Everything is not run by a bunch of Culture Minds; everything is run by people who, to a first approximation, insist that they never, ever, lose any social status. By no means can they always pull that off, but they're always, always trying.

Because of that insistence, we do not and will not get smooth movement from local maximum to local maximum (as new and better local maxima come into reach due to accumulating capital, new technology, etc.); we get jerky, painful, abrupt transitions as existing local maxima get crushed out of existence, and the people who used to do that actual work are thrown out of work in an environment that makes it really, really tough to get equivalently good work again as an inherent, structural part of a "the economy is for maintaining and displaying social status" view. (Which is worse now than it used to be, at least in Anglo NorAm; insecurity drives out charity, hope, and risk-taking.)

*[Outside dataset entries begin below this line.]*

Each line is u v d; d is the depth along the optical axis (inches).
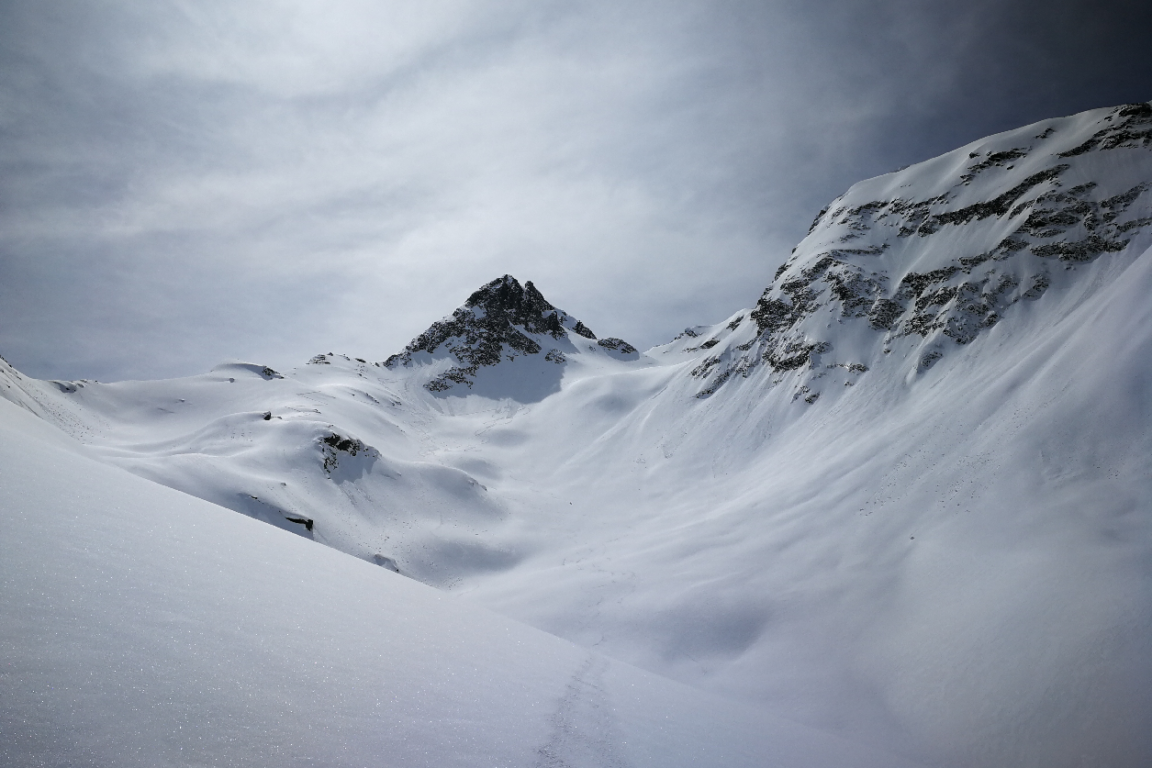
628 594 1594.5
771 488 2247.8
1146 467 1288.1
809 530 1721.2
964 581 1230.9
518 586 1861.5
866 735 939.3
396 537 2290.8
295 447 2559.1
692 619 1392.7
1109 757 730.2
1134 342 1608.0
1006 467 1535.4
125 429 3134.8
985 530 1363.2
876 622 1232.8
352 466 2687.0
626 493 3063.5
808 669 1152.8
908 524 1547.7
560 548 2370.8
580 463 3752.5
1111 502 1238.3
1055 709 832.9
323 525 2086.6
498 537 2518.5
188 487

As information management ability increases with technological improvement, this tendency, which is mostly driven by illusions of control, trends worse, not better.

A really good government would be set up to arrange smooth transition from local maxima to higher local maxima; that would require forbidding economically dominant industries, making money effectively useless to politics, and probably a couple of other things that would take those Culture Minds to actually implement. But we haven't got that. What we've got a diversity of ruling classes more or less determined to reintroduce peonage in one form or another because that it what makes their percieved position most secure, even if this makes no economic sense whatsoever.